## PROMPT 1
According to the spell-design discussion below, what level is Ghostform, and which book is it from?

## SELECTED PASSAGE
________________________
In creating this spell, I looked at Ghostform (a 5th level spell from T&B) which allows the caster to become incorporeal and used the variables from that. I also looked at Aspect of the Diety (a 6th level spell from Defenders of the Faith).

This spell allows a caster to choose from many possible beneficial forms, so it's definately more powerful than Ghostform. The templates are very well balanced against one another (and the choice for available templates is based the cosmology from our home-brew world) already so I wasn't worried about that. Aspect of the Diety grants the full benefits of the Celestial template though, so I used the "3/4 caster level" clause to balance out the number of choices further.
 

Regardless of your characters specialty, it seems like its clearly a transmutation. Both the spells you based it off of are transmutations, as is polymorph self, other, shapechange, and a slew of other self-morph-type spells (Change Self, Alter Self, Tensers Transformation). Your character can't change the way magic works on his on whims.

I understand that you changed the spell so you "summon" a spirit to "infuse" yourself with, but it still seems like a transmutation to me. I wouldnt allow someone to make a conjuration that "summoned" a spirit to cast an illusion, so neither would I allow this. YMMV.
________________________
## DATA EXCERPTS
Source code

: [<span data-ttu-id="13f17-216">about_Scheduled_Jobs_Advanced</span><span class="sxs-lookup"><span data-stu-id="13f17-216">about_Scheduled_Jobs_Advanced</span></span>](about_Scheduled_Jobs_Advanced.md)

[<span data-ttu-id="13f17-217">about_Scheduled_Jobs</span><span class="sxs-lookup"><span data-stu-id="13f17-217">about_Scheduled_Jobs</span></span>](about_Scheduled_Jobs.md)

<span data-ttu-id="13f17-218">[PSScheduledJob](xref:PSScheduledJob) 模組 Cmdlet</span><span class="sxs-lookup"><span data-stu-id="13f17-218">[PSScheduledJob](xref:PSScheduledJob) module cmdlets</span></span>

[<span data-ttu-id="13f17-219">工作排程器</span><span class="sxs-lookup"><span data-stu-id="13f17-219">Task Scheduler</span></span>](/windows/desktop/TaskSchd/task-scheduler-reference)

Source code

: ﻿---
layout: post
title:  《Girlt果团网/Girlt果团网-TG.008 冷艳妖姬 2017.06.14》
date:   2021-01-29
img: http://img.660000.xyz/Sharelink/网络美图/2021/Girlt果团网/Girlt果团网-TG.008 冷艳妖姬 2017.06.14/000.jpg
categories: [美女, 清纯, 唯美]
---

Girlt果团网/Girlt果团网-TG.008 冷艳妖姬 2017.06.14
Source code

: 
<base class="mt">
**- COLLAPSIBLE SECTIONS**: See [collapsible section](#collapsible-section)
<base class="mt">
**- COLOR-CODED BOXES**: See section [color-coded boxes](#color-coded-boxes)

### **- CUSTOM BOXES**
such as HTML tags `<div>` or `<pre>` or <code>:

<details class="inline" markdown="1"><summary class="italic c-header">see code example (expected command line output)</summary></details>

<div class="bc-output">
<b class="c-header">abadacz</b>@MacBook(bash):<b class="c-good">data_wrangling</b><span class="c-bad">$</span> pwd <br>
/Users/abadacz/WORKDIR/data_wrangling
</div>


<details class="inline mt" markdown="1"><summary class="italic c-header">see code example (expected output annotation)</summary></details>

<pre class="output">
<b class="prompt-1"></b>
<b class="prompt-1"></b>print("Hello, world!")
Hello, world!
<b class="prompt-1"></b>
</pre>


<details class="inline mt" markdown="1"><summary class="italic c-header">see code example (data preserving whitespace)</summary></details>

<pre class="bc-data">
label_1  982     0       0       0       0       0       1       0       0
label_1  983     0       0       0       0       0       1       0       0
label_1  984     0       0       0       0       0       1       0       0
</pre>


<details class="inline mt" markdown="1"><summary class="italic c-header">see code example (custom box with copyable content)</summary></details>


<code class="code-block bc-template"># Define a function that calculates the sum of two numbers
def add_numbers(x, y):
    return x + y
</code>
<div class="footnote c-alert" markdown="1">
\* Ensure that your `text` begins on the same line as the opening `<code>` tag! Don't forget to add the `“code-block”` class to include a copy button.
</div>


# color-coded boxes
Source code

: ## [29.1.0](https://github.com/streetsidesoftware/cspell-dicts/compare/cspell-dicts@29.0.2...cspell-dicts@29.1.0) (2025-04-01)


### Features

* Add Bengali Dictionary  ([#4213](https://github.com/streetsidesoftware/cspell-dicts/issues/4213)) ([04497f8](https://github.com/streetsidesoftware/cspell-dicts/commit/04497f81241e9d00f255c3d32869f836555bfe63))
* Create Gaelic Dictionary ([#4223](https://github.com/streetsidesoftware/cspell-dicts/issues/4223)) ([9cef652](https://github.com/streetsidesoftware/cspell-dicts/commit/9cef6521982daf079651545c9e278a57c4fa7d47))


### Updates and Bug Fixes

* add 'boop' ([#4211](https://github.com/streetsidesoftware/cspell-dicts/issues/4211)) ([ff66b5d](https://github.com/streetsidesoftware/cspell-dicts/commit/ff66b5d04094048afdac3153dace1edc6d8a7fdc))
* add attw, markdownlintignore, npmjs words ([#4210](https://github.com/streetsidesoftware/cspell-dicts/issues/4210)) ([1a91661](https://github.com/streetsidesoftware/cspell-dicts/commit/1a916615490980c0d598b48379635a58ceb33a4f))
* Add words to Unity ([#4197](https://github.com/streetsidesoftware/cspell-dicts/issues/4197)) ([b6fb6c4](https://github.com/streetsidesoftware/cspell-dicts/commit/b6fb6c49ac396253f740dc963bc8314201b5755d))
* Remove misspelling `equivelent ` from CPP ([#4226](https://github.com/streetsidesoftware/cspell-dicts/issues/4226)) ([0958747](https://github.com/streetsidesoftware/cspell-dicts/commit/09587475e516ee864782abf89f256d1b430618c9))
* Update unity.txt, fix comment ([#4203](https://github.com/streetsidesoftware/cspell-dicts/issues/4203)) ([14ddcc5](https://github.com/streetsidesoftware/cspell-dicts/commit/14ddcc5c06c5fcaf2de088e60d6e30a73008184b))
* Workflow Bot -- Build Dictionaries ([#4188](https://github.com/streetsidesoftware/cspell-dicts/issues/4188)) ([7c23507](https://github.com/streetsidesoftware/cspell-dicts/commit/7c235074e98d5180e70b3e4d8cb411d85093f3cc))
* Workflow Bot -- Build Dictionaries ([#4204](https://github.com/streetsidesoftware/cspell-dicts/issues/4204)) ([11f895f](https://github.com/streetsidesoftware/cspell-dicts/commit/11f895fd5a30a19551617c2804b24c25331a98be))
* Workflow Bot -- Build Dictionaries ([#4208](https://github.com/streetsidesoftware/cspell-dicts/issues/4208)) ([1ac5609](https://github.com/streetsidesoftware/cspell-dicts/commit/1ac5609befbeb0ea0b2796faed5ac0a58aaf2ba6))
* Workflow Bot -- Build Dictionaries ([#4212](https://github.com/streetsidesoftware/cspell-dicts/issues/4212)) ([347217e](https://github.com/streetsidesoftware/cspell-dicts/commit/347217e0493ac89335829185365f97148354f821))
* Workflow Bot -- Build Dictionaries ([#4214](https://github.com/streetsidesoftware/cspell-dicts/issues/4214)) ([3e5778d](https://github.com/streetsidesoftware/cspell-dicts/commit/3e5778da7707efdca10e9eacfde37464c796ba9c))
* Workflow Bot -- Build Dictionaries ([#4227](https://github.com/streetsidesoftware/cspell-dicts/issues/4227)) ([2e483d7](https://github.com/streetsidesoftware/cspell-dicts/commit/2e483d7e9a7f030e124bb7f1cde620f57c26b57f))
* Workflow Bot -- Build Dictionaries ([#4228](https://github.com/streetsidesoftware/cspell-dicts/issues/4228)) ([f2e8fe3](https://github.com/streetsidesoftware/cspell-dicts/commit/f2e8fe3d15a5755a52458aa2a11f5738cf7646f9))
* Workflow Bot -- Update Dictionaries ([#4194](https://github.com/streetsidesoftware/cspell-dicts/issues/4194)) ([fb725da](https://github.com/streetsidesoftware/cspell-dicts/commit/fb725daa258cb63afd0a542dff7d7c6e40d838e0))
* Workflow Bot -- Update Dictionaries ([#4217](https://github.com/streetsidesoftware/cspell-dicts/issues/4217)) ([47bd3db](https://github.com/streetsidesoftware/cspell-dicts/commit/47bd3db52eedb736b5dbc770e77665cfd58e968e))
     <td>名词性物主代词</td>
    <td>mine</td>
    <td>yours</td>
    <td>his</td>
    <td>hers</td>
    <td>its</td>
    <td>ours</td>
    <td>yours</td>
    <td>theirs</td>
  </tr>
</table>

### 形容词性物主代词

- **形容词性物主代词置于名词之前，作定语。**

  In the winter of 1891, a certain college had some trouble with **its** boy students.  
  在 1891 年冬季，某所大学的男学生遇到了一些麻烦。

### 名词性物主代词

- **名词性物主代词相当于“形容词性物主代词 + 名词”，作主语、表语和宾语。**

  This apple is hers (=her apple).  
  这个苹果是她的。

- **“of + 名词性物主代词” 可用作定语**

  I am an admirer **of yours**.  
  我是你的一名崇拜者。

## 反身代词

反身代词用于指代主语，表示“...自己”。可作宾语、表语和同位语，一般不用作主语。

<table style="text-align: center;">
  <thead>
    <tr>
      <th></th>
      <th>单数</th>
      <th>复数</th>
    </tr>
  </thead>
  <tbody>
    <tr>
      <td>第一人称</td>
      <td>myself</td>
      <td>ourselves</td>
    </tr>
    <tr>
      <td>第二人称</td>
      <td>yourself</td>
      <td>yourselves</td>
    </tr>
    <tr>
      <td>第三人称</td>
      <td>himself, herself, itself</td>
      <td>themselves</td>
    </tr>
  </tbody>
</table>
________________________
## PROMPT 2
Reproduce the records word for word, from their first line through the line holding "command line output)</summary></details>", inclusive.

## EXERCISE SOLUTION 1
Ghostform is a 5th level spell from T&B.

## EXERCISE SOLUTION 2
Source code

: [<span data-ttu-id="13f17-216">about_Scheduled_Jobs_Advanced</span><span class="sxs-lookup"><span data-stu-id="13f17-216">about_Scheduled_Jobs_Advanced</span></span>](about_Scheduled_Jobs_Advanced.md)

[<span data-ttu-id="13f17-217">about_Scheduled_Jobs</span><span class="sxs-lookup"><span data-stu-id="13f17-217">about_Scheduled_Jobs</span></span>](about_Scheduled_Jobs.md)

<span data-ttu-id="13f17-218">[PSScheduledJob](xref:PSScheduledJob) 模組 Cmdlet</span><span class="sxs-lookup"><span data-stu-id="13f17-218">[PSScheduledJob](xref:PSScheduledJob) module cmdlets</span></span>

[<span data-ttu-id="13f17-219">工作排程器</span><span class="sxs-lookup"><span data-stu-id="13f17-219">Task Scheduler</span></span>](/windows/desktop/TaskSchd/task-scheduler-reference)

Source code

: ﻿---
layout: post
title:  《Girlt果团网/Girlt果团网-TG.008 冷艳妖姬 2017.06.14》
date:   2021-01-29
img: http://img.660000.xyz/Sharelink/网络美图/2021/Girlt果团网/Girlt果团网-TG.008 冷艳妖姬 2017.06.14/000.jpg
categories: [美女, 清纯, 唯美]
---

Girlt果团网/Girlt果团网-TG.008 冷艳妖姬 2017.06.14
Source code

: 
<base class="mt">
**- COLLAPSIBLE SECTIONS**: See [collapsible section](#collapsible-section)
<base class="mt">
**- COLOR-CODED BOXES**: See section [color-coded boxes](#color-coded-boxes)

### **- CUSTOM BOXES**
such as HTML tags `<div>` or `<pre>` or <code>:

<details class="inline" markdown="1"><summary class="italic c-header">see code example (expected command line output)</summary></details>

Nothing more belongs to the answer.